We added it to the mix because it got increasingly difficult to tune SQL queries involved in building API responses, especially for endpoints that needed to pull data from many tables.
Our limited experience of MySQL operations was also a factor. We're on 5.5 and couldn't do some table operations that seemed promising without service disruptions. There were solutions to perform the actions we wanted without downtime but they scared us a bit. We also looked into upgrading to 5.6 or MariaDB but that seemed like it would take a long time and need much testing, while there were no guarantees that we would see performance gains.
We looked for alternative solutions and found RethinkDB. We reused the parts that serialize data for the API and put the resulting documents in RethinkDB. Then we had our API request handlers pull data from there instead of from MySQL and added indexes to support various kinds of filtering, pagination, and so on. We built this for our most problematic endpoint and got the two-server cluster up and running in about a week, tried it out on employees for another week, and then enabled it for everyone (with the option to quickly fall back to pulling data from MySQL).
This turned out to work well and we saw good response times, so we did the same thing for other endpoints.
There's some complexity involved in keeping RethinkDB docs up to date with MySQL (where writes still go) but nothing extreme and we haven't had many sync issues.
RethinkDB has been rock solid and it's a joy to operate.
Had you looked into using PostgreSQL's materialized views? you can add indexes to the view with the additional bonus of the view hiding those joins from client code.
Everyone has this problem. But it's been largely solved in practice by performing the schema changes on slaves, and then promoting the slaves to master.
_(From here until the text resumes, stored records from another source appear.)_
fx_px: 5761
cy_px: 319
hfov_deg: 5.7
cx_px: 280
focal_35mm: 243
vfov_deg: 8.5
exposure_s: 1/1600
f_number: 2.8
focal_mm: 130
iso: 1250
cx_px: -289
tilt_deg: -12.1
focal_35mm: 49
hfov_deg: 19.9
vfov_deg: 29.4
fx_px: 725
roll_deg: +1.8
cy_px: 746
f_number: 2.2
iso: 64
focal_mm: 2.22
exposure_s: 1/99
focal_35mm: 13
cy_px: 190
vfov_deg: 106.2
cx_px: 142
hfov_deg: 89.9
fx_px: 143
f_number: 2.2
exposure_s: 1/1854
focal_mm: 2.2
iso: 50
Also, if you're just using RethinkDB as a delayed (and almost certainly inconsistent) secondary storage system, why not use ElasticSearch instead?
BTW, 250GB fits in memory on any decent size box. You're not really going to see how things scale till you get into the terabytes.
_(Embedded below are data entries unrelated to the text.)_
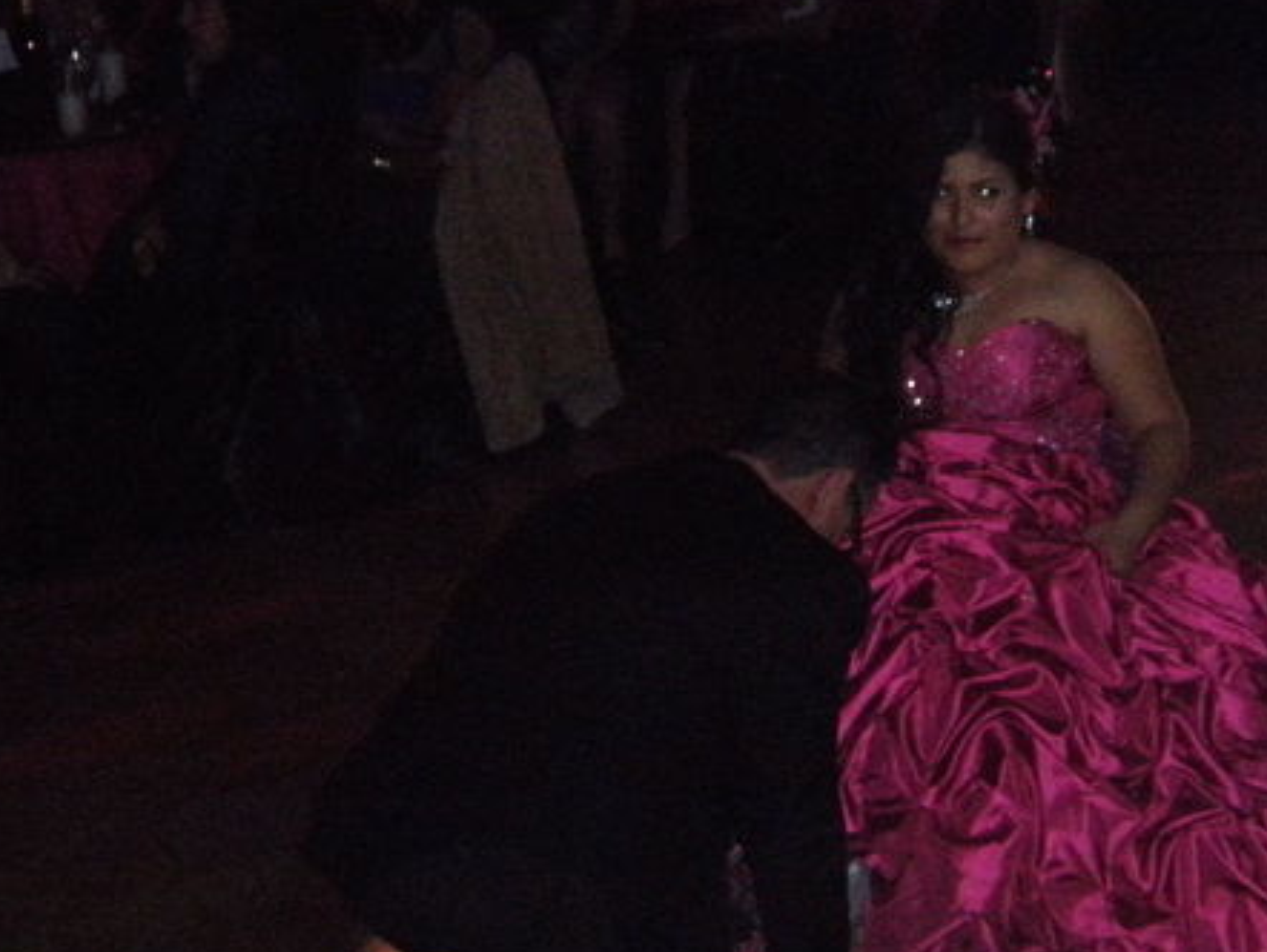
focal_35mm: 149
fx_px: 5457
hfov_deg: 13.2
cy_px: 442
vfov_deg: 10.0
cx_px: 826
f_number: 4.8
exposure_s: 1/80
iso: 800
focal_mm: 18.28
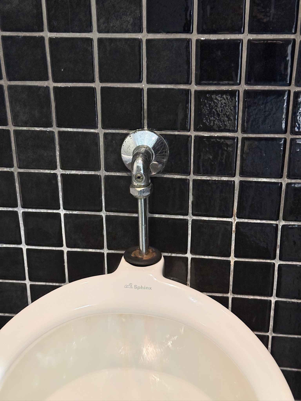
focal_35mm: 48
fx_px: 557
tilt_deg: -23.1
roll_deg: +0.7
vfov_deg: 39.7
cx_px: 150
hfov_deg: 30.3
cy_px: 200
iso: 400
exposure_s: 1/25
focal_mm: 6.76
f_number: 1.78
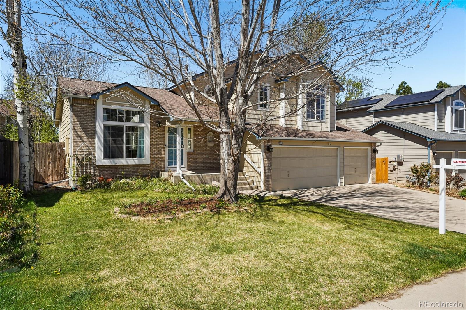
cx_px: 233
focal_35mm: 22
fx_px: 291
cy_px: 155
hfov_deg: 77.3
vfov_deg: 56.1
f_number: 8
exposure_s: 1/250
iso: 100
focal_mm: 22.5
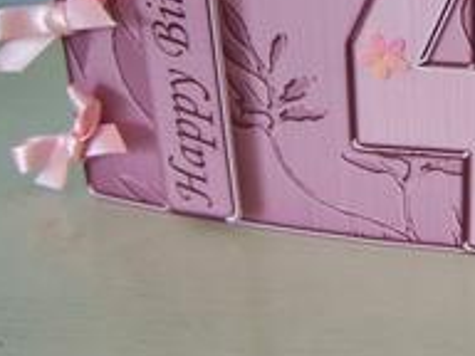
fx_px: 1221
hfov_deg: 21.1
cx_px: 505
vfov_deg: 16.2
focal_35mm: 89
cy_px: -17
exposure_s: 1/30
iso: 100
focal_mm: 6.3
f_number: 2.8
All of our physical boxes have 256gb+ of RAM.
They run VM's via XenServer for most of our uses, but our production DB's run on bare metal as they need the RAM and disk performance.
If you are looking for larger purchases 50k+ USD than you should talk directly with Dell, HP or comparable vendor and put them into the play off for who you choose :)
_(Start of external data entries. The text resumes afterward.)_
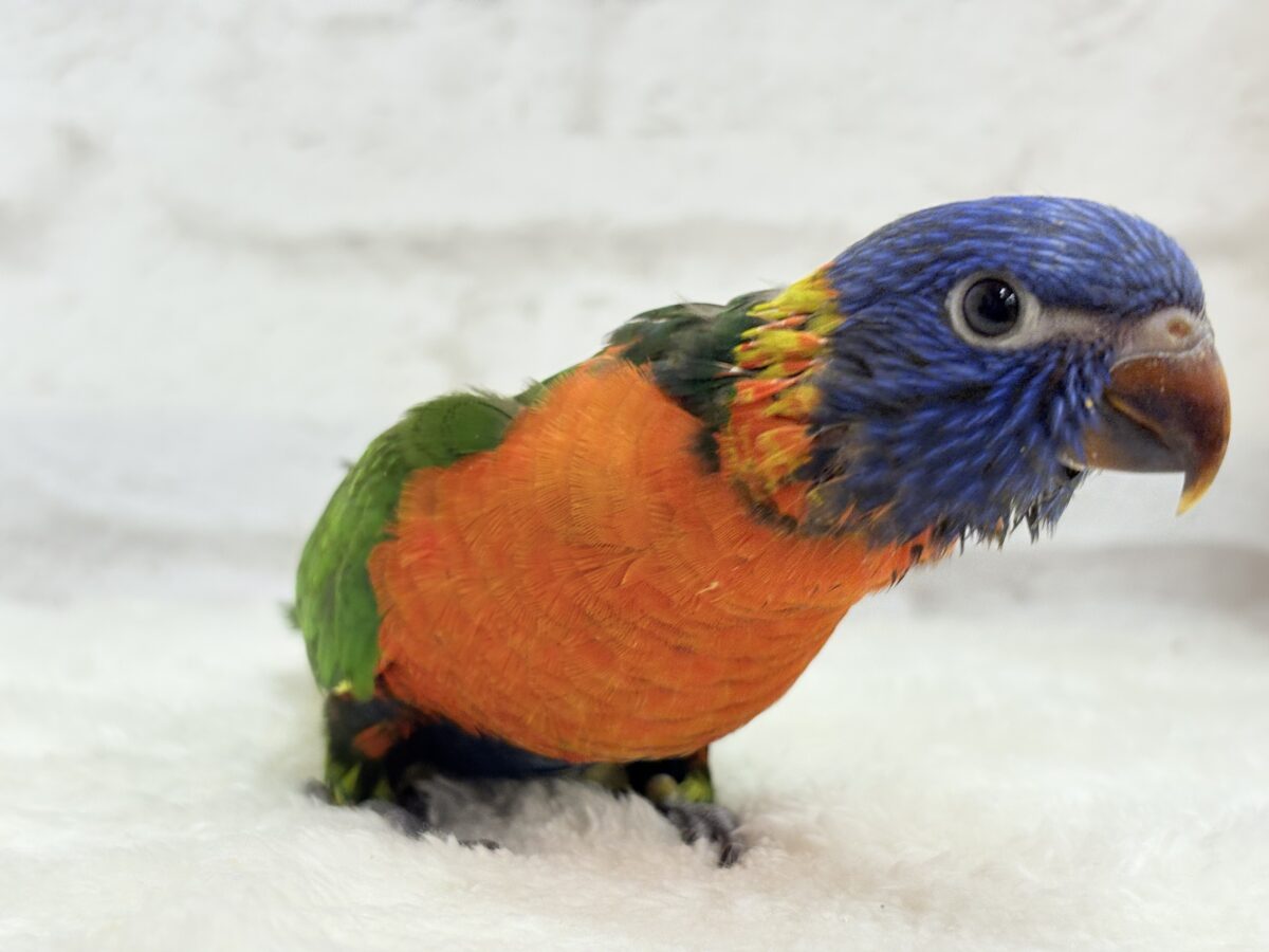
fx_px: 1906
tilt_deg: -1.6
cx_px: 634
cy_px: 476
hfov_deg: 36.8
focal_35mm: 52
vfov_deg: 28.0
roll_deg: -0.3
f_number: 1.6
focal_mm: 5.96
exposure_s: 1/100
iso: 100
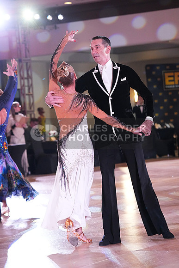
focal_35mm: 129
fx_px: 961
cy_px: 134
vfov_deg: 15.9
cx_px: 90
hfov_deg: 10.6
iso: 8000
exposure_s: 1/400
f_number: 4.5
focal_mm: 129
Rethink's 'ungroup' method lets you chain multiple reductions, which is incredibly powerful for building aggregation queries. Elasticsearch doesn't have that capability, and hence its aggregation capabilities are severely limited.
For example, with Rethink, it's very easy to compute a metric from metrics computed in a previous reduction. You can't do that with Elasticsearch, since its dsl allows metrics to only be computed from fields in the raw document, but not from other aggregation metrics.